= Tallinn Chamber Orchestra =

Estonian orchestra

Tallinn Chamber Orchestra (TCO, Tallinna Kammerorkester) is a chamber orchestra located in Tallinn, the capital city of Estonia.

The orchestra was established in 1993 by the conductor Tõnu Kaljuste. The orchestra's music is mainly distributed by ECM Records, but also through other labels. The orchestra has performed in Argentina, Brazil, Canada, Japan, United States, and around Europe. They have performed at many music festivals, including the Bremen Music Festival, Budapest Autumn Festival, Torino Settembre Musical, and Tuusulanjärvi Festival.

During 2013–2019, the chief conductor of the orchestra was Risto Joost. From 2019, the chief conductor has again been Tõnu Kaljuste. Conductors who have worked with the orchestra include, internationally, Jaakko Kuusisto, Daniel Raiskin, John Storgårds, Richard Tognetti, Terje Tønnesen, and Valentin Zhuk.

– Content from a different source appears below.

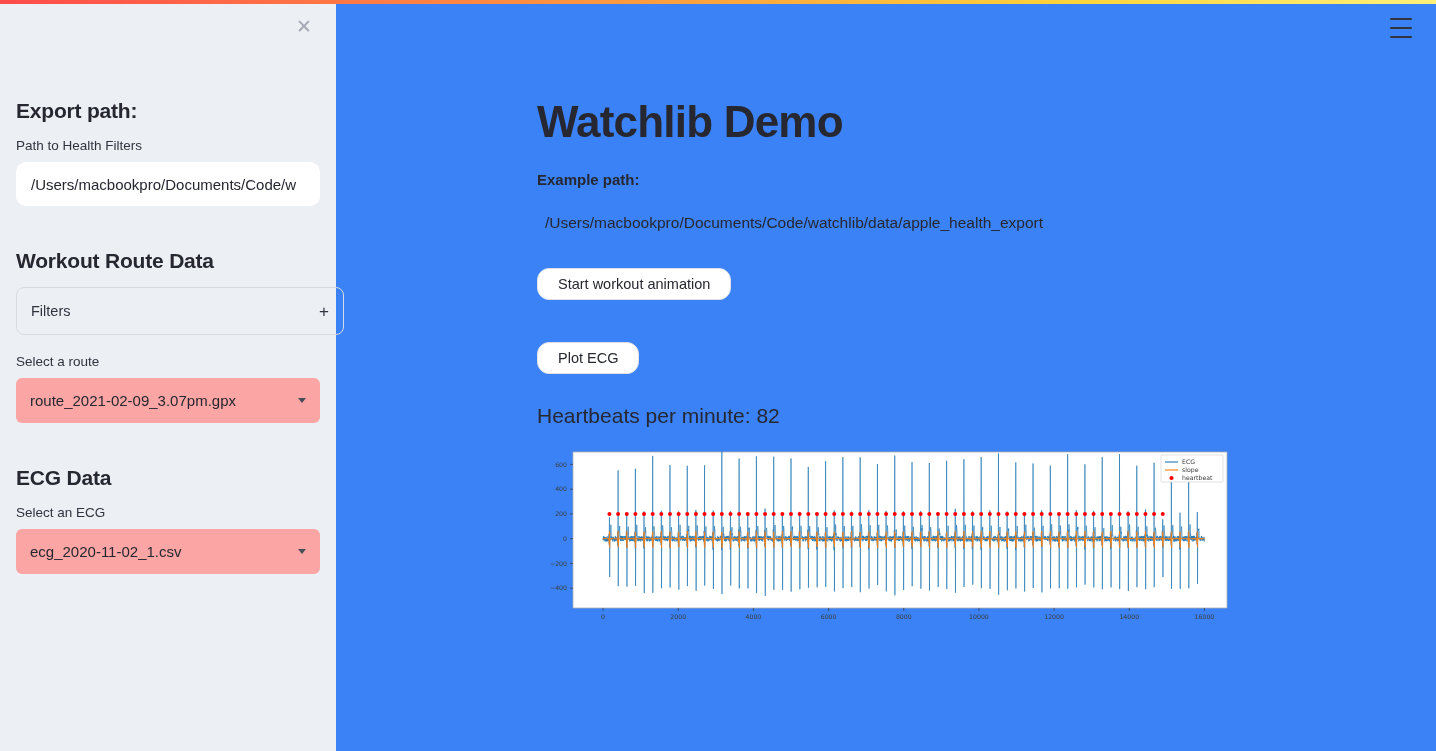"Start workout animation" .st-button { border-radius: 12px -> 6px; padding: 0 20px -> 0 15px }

Estonian conductors of the orchestra include Jüri Alperten, Olari Elts, Kristjan Järvi, Risto Joost, Paul Mägi, Andres Mustonen, Vello Pähn, and Arvo Volmer.

In 2013, the orchestra was awarded the Estonian Music Council Prize. In 2014, Tõnu Kaljuste (as the conductor of orchestra) was given the Grammy Award for Arvo Pärt's "Adam's Lament".